It is absurd to think that the only way to tell if a poem is lasting is to wait and see if it lasts. The right reader of a good poem can tell the moment it strikes him that he has taken an immortal wound – that he will never get over it. That is to say, permanence in poetry as in love is perceived instantly. It hasn't to await the test of time. The proof of a poem is not that we have never forgotten it, but that we knew at sight that we never could forget it.
- Robert Frost
Age of Muses is proud to present the first of many films in its Education through Poetry series. As our first production, we offer an adaptation of former California Poet Laureate Dana Gioia’s “The Angel with the Broken Wing.” Filled with deep ironies and spiritual paradoxes, the work is an exemplar of what an ideal poem looks like today. Not only this, it is a demonstration of the power that great poetry has to impart not only truly timeless beauty and wisdom, but to leave us with what the poet Robert Frost famously described as “an immortal wound.”
For, poetry awakens the heart as well as the mind, and bridges them in ways that few mediums can. So, Age of Muses is in the midst of a full-spectrum effort at cultural revival, with a commitment to further building on the best of the Western classical tradition. We speak of that same sacred musical tradition with which the likes of a Homer, the Psalmist David, Dante, Shakespeare and immortal poets across the ages have succeeded in awakening the best in mankind.
Moreover, rather than simply hearkening back to the past or trying to imitate it today, we are committed to demonstrating what such new timeless art and culture looks like right now—within our own unique age.
Lastly, those interested in supporting our Education through Poetry film series and seeing a full-spectrum revival of timeless art and culture can become Age of Muses paid subscribers.
Without further ado, we present “The Angel with the Broken Wing.”
The Angel with the Broken Wing
By Dana Gioia
I am the Angel with the Broken Wing,
The one large statue in this quiet room.
The staff finds me too fierce, and so they shut
Faith’s ardor in this air-conditioned tomb.
The docents praise my elegant design
Above the chatter of the gallery.
Perhaps I am a masterpiece of sorts—
The perfect emblem of futility.
Mendoza carved me for a country church.
(His name’s forgotten now except by me.)
I stood beside a gilded altar where
The hopeless offered God their misery.
I heard their women whispering at my feet—
Prayers for the lost, the dying, and the dead.

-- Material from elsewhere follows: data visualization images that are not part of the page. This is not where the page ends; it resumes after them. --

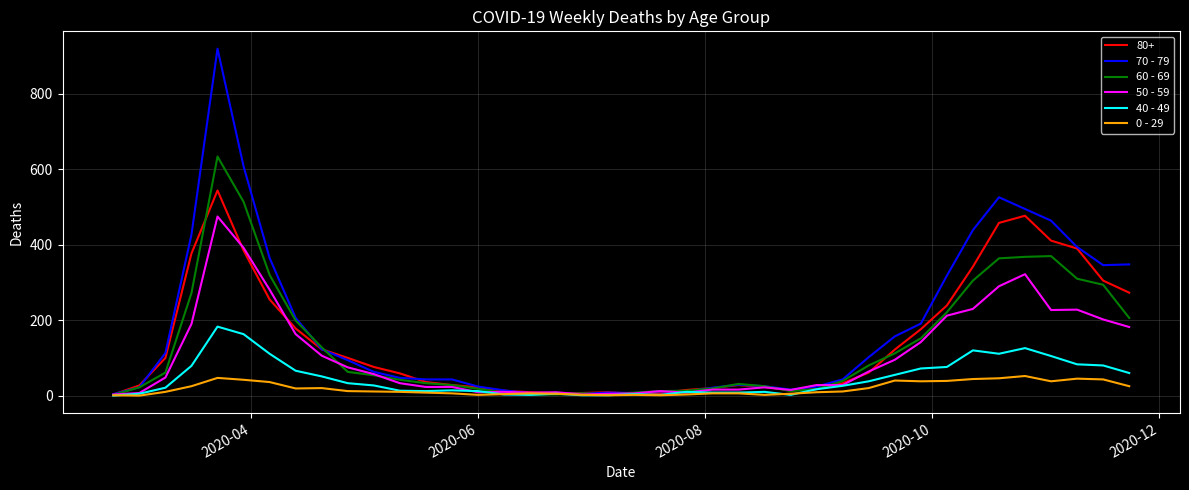

What is the difference between the second highest and minimum values in the 60 - 69 series?

512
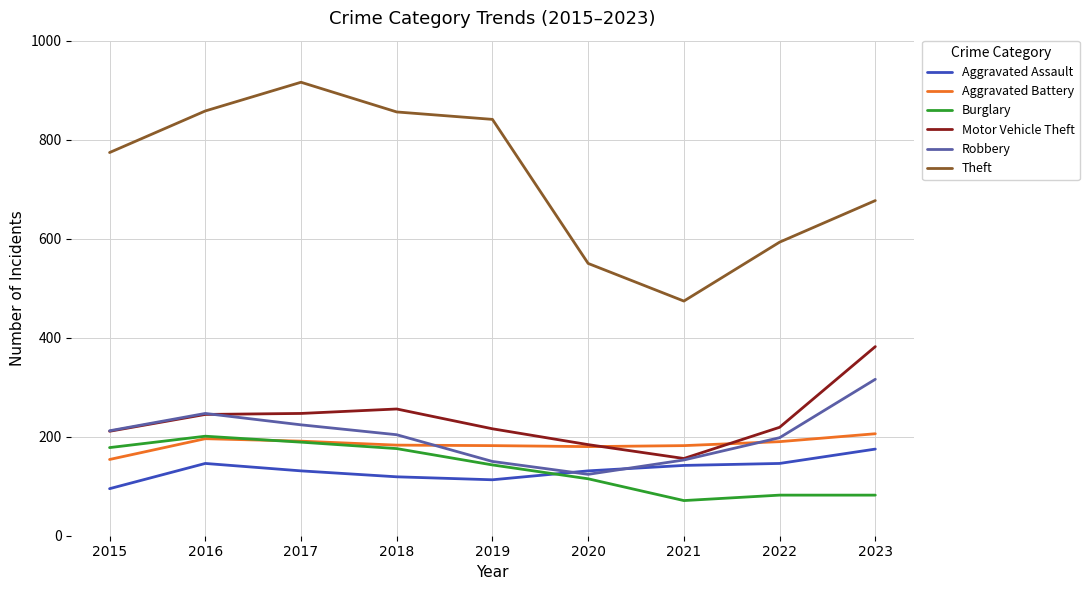

True or false: Aggravated Battery and Aggravated Assault intersect in this chart.

False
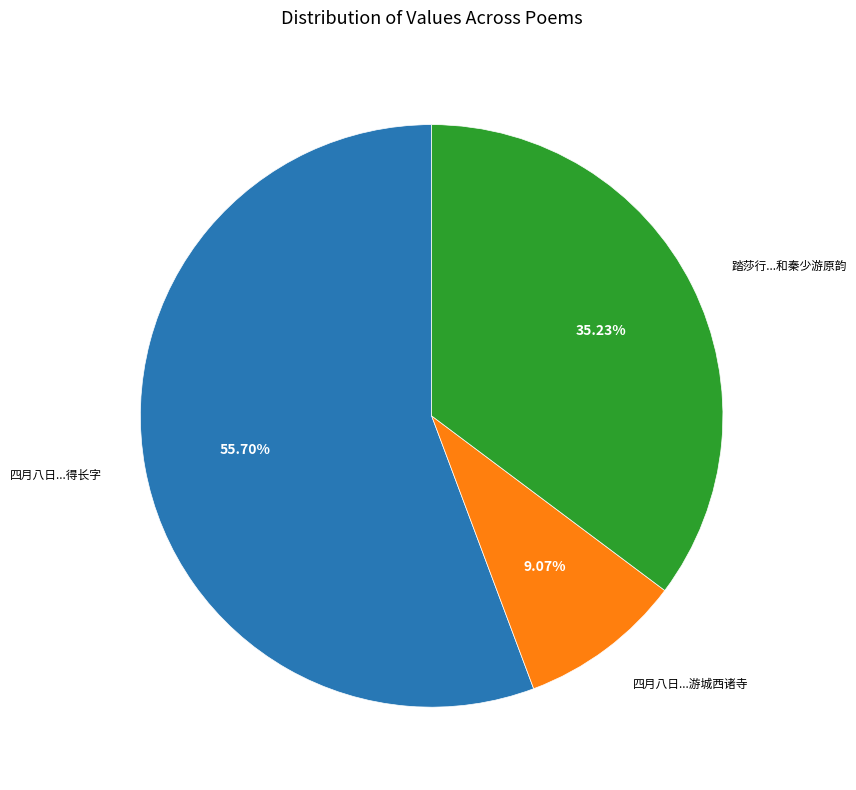

Which has a higher value, 踏莎行...和秦少游原韵 or 四月八日...得长字?

四月八日...得长字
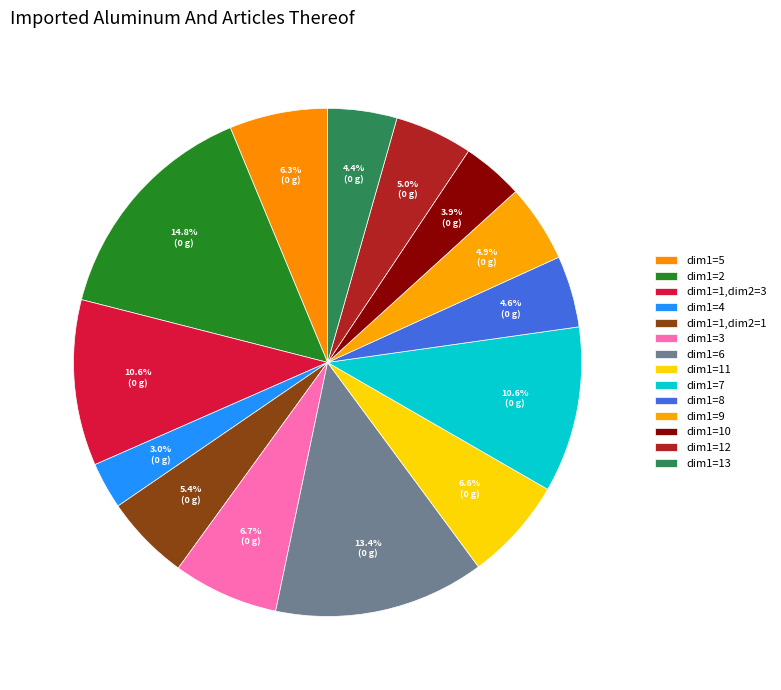

To the nearest percent, what is the difference between the dim1=3 and dim1=1,dim2=3 slice percentages?

4%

Their candles stretched my shadow up the wall,
And I became the hunger that they fed.
I broke my left wing in the Revolution
(Even a saint can savor irony)
When troops were sent to vandalize the chapel.
They hit me once—almost apologetically.
For even the godless feel something in a church,
A twinge of hope, fear? Who knows what it is?
A trembling unaccounted by their laws,
An ancient memory they can’t dismiss.
There are so many things I must tell God!
The howling of the damned can’t reach so high.
But I stand like a dead thing nailed to a perch,
A crippled saint against a painted sky.